On Monday, Issa called Trump “the obvious choice” for anyone who opposes Clinton.


‘Support the nominee’

A more common refrain on Capitol Hill, especially among vulnerable Republicans, is to say they will support the Republican nominee, without saying Trump’s name, even though all his challengers have left the field.

Butte County Rep. Doug LaMalfa said through a spokesman that he will “support the nominee.”

Rep. Devin Nunes of Tulare, who has declined to comment on the presidential race because he chairs the House Intelligence Committee, said through his spokesman that he will “endorse whomever is named the official nominee at the convention.”


Rep. Jeff Denham of Turlock (Stanislaus County), whose seat Democrats are targeting in a long-shot bid, tweeted weeks ago in a virtual town hall, “I will be supporting the Republican nominee.”

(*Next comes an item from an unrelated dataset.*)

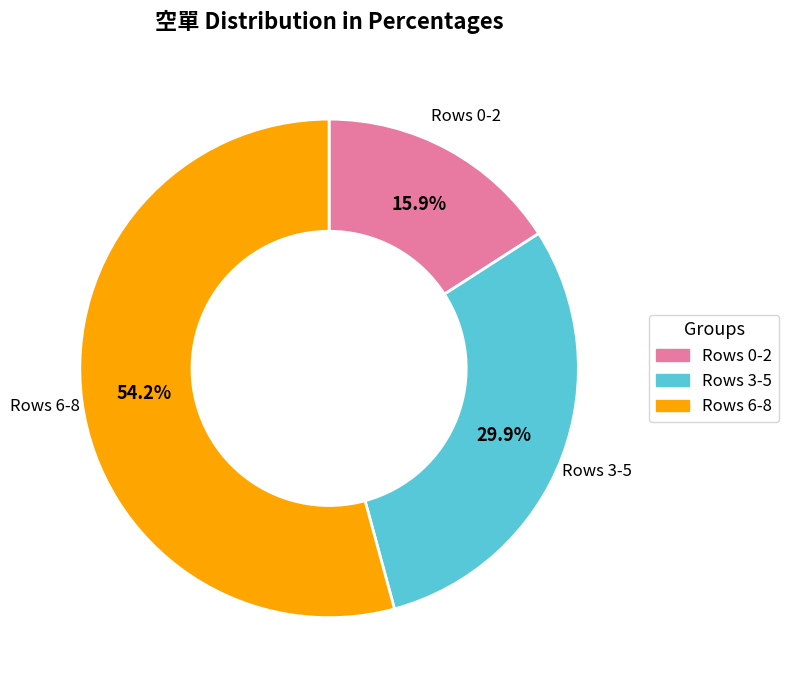

Is there a majority slice in this chart?

Yes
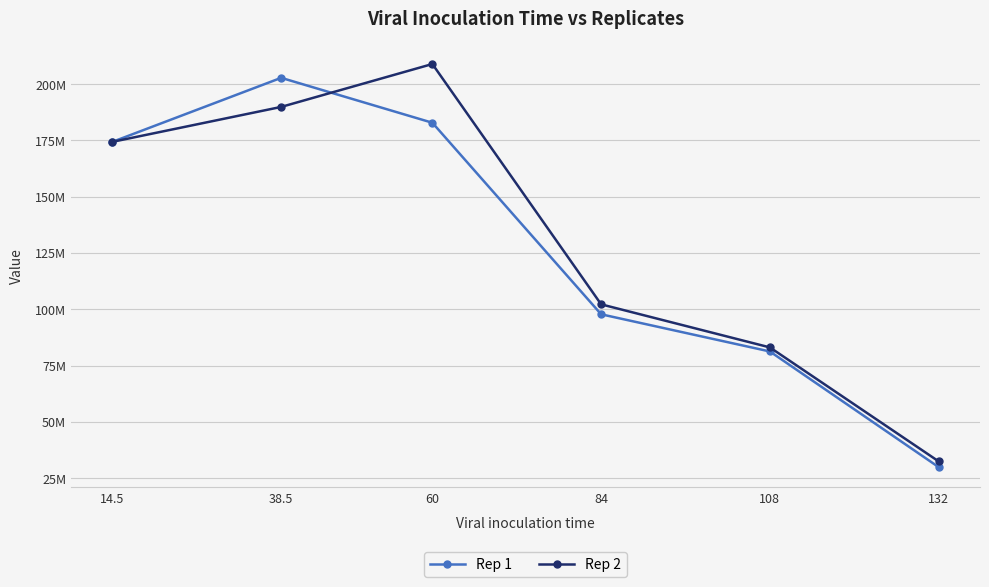

Is it true that Rep 2 equals 60033659.6 at 14.5?

False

Some members are still holding out, including Rep. David Valadao of Hanford (Kings County), whose seat Democrats are also targeting, and Rep. Steve Knight of Antelope Valley (Los Angeles County), widely seen as the most vulnerable GOP House incumbent in California.


Rep. Ken Calvert of Corona (Riverside County) issued a statement saying he wants to discuss the issue with fellow Republicans to see “how we can unify as a party to defeat Hillary Clinton and maintain our majorities in Congress.”


Ryan an outlier

Ryan increasingly appears to be an outlier in Washington, where Senate Majority Leader Mitch McConnell, who along with top House and Senate Republicans is also meeting with Trump on Thursday, has endorsed the real estate tycoon as the top vote-getter.

Dan Schnur, director of the Jesse Unruh Institute of Politics at the University of Southern California, warned that Trump will damage anyone who endorses him, calling him “the political equivalent of Chernobyl. It’s not just a matter of losing this November's election. He’s capable of poisoning the political landscape for them for many years to come.”


Schnur predicted that the party will have to be rebuilt “around people who stood up to him.”

Once the election is over, he predicted, “you’ll have an emerging generation of young voters who associate Trump with the Republican brand, and that’s a stain that’s not going to wash out for a long time.”


But with a new Quinnipiac poll this week showing Trump neck and neck with Clinton in several swing states, some Republicans are beginning to admire what one GOP lobbyist called Trump’s “animal feel for politics,” overcoming reservations many have about his flouting of GOP policy orthodoxy.


Trump’s positions on such things as trade, the minimum wage and national defense “just shows that we’re flexible,” Rohrabacher said. “The American people are looking for principles, yes, and the Republican Party certainly has that, but we are also looking for practicality, which implies flexibility,” adding that he thinks Trump will “attract people who have sat on the sidelines for decades.”